Passage -
We also suggested that NEAPF and NEAPR are more likely to be associated with AHF in patients with NAFLD compared to other DALs. Only one previous study has shown that neither PRAL nor NEAPF is associated with AHF.12 NEAPF also showed only a relatively marginal correlation with AHF in our study (p continuous = 0.0319, p for trend = 0.0425), and differences in the included populations and AHF diagnosis may have contributed to the discrepancy in results. Future prospective studies are needed to clarify this relationship.

We demonstrated through RCS modeling that all DAL metrics were nonlinearly associated with NAFLD, specifically having a slightly higher effect to the left of the inflection point. This may suggest that the promotion of NAFLD is relatively more pronounced when DAL is lower. Similarly, a previous cross-sectional study in a European cohort demonstrated that PRAL and NEAPF had significant nonlinear correlations with NAFLD.13 For AHF, both NEAPF and NEAPR also have nonlinear relationships, while NEAPF only has a significant association with AHF on the left side of the inflection point. This observation still defies a literature-based explanation and needs to be further explored in the future.

We found that all DAL associations with NAFLD were significant across age and gender, demonstrating the stability of our findings. However, although we found no association of PRALR and NEAPL with AHF, the association of these two DALs with AHF was noted in the 45~60 years age group and only in female subgroups. This again demonstrated age- and sex-specific susceptibility to nutritional/metabolic stress. This distinctive association also highlights the need for special consideration of age- and gender-specific effects and development of personalized management guidelines in clinical practice, including in the association of DAL with AHF. Finally, through multiple sensitivity analyses, we found that overall consistent associations were maintained both for performing tertile/quintile divisions for DAL and for NAFLD diagnosed by USFLI, demonstrating the stability of our findings.

Entries shown -
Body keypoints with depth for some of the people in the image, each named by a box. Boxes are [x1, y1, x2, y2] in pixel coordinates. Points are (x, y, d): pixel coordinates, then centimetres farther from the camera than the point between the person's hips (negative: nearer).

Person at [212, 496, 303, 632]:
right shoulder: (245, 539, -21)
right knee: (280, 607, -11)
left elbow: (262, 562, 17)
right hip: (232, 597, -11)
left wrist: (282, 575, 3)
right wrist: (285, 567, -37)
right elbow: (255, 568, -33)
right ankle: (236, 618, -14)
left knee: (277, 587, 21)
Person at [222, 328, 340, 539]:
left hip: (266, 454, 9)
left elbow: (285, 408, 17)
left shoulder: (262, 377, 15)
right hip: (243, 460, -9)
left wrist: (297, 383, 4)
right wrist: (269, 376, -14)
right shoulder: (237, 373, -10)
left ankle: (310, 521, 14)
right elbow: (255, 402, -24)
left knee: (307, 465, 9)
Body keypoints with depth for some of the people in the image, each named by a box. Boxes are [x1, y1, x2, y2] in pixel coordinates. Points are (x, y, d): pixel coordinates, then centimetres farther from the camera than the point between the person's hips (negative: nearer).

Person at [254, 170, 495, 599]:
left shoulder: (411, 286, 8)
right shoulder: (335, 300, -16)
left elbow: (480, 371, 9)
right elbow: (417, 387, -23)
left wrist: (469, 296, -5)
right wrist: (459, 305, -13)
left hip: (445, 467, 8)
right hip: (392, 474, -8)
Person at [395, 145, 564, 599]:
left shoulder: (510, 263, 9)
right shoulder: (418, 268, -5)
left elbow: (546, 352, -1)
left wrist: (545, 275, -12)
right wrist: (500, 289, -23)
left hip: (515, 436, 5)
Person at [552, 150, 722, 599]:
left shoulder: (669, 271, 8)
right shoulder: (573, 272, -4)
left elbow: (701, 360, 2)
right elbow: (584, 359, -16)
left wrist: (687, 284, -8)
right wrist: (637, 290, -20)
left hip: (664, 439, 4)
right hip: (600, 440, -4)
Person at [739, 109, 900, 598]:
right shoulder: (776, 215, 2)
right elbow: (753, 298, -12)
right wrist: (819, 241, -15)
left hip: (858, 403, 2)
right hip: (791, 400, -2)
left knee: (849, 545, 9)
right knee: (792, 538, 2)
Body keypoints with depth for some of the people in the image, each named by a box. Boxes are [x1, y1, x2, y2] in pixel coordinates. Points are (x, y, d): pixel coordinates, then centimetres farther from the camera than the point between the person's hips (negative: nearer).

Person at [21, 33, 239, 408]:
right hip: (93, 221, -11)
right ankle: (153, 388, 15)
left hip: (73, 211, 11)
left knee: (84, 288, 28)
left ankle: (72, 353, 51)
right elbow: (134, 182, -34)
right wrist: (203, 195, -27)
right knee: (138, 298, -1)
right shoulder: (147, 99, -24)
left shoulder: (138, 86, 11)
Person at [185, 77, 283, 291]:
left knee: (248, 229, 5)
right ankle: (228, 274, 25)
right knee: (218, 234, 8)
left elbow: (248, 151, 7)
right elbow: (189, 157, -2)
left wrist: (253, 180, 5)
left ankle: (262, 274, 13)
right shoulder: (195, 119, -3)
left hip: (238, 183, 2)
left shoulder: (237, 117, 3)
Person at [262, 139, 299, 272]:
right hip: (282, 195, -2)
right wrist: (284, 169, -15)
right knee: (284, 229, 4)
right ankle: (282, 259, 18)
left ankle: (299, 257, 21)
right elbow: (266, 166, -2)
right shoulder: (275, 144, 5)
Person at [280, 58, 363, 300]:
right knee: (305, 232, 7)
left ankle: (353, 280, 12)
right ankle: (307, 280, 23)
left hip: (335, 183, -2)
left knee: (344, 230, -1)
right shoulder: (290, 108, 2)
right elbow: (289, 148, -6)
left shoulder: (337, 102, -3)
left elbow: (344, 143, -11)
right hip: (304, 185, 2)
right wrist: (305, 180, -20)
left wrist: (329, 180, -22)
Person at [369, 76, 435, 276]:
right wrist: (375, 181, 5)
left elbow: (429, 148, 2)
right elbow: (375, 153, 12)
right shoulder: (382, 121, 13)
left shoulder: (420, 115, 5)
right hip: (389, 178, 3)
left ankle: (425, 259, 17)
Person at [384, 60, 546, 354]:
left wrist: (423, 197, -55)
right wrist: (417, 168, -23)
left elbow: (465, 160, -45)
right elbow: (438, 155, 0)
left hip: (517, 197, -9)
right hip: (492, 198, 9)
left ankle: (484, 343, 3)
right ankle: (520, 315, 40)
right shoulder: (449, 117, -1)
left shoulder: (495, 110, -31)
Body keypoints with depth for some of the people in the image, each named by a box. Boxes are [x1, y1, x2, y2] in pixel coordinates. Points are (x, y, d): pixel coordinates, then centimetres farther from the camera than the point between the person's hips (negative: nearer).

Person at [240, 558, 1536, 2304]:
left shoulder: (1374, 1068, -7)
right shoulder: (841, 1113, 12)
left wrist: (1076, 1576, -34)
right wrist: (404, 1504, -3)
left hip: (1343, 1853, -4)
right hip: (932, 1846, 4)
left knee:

What is needed - Copy the passage on DAL and NAFLD, starting at "We found that all" and ending at "USFLI, demonstrating the stability of our findings.", and substitute "male" for "female".

Answer section -
We found that all DAL associations with NAFLD were significant across age and gender, demonstrating the stability of our findings. However, although we found no association of PRALR and NEAPL with AHF, the association of these two DALs with AHF was noted in the 45~60 years age group and only in male subgroups. This again demonstrated age- and sex-specific susceptibility to nutritional/metabolic stress. This distinctive association also highlights the need for special consideration of age- and gender-specific effects and development of personalized management guidelines in clinical practice, including in the association of DAL with AHF. Finally, through multiple sensitivity analyses, we found that overall consistent associations were maintained both for performing tertile/quintile divisions for DAL and for NAFLD diagnosed by USFLI, demonstrating the stability of our findings.